Sabiendo ya que sólo el nuevo Gobierno podrá decidir qué hacer con el Mercosur y la Unasur, Horacio Cartes ha señalado que el Paraguay no puede prescindir de un buen relacionamiento con sus vecinos, habiendo tantas cuestiones pendientes, especialmente en Itaipú con los brasileños y en el caso de los argentinos con la revisión de los términos financieros del Tratado de Yacyretá.
Con los últimos acontecimientos en Mercosur y la Unasur, el Gobierno de Federico Franco había llegado a identificarse en la OEA (Organización de los Estados Americanos) con la órbita manejada por el Gobierno de los Estados Unidos y con los países del área del Pacífico, Centroamérica y el Caribe.
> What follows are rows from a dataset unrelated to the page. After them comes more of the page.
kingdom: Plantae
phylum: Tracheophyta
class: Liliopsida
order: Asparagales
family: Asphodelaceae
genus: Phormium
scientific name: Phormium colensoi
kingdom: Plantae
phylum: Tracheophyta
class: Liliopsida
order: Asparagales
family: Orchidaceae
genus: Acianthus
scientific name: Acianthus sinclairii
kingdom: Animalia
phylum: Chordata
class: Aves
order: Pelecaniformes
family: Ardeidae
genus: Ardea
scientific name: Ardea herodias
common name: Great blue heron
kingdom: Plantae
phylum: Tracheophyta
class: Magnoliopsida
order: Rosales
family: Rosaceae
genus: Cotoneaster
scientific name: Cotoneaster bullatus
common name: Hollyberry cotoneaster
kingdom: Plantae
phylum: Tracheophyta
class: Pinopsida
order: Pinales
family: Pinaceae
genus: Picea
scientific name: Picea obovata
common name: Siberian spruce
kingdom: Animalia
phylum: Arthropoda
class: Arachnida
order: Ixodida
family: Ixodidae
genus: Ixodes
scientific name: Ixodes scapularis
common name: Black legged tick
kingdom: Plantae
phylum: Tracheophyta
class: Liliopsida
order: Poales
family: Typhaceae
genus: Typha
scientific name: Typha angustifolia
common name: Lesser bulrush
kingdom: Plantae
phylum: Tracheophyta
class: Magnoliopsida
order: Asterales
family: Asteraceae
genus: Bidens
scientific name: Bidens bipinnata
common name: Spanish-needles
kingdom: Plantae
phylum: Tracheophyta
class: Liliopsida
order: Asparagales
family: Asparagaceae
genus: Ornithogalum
Es una especie de definición ideológica y demostración de mantenerse fiel a los intereses del Gobierno de Washington, como una lógica adhesión al viejo aliado norteamericano, más aún en momentos en que se blindaba el Paraguay ante las presiones bolivarianas.
Sin embargo, a nadie escapa que los reales intereses paraguayos están en sus relaciones económicas y fronterizas con Brasil, Argentina y Bolivia, países que ahora se encuentran en las antípodas de la definición ideológica paraguaya hacia la derecha, el área del Pacífico y los intereses norteamericanos en la región.
El presidente electo Cartes reconoce claramente que sin un trato de igual a igual con los vecinos, y con un relacionamiento capaz de superar las actuales trabas políticas que evitan llegar a acuerdos favorables en materia económica, comercial y energética, su Gobierno tendrá severos inconvenientes para mejorar el desempeño económico con miras a superar los altos niveles de pobreza que todavía subsisten en el país.
Para realizar estas urgentes tareas con los vecinos, no existe otro camino que el reingreso al Mercosur y la Unasur, solucionando de paso el problema del reconocimiento de la entrada de Venezuela al bloque regional mercosuriano a través de la aprobación en el Senado paraguayo.
En aras de estos logros políticos y económicos, Horacio tendrá que demostrar sus verdaderos quilates de estadista como líder del mayor partido político del Paraguay. Deberá aprovechar para ello el ingente caudal de adhesión ciudadana que supo reunir, lo que le dota de una gran legitimidad para decidir el mejor camino para el Paraguay en las relaciones con sus vecinos sudamericanos.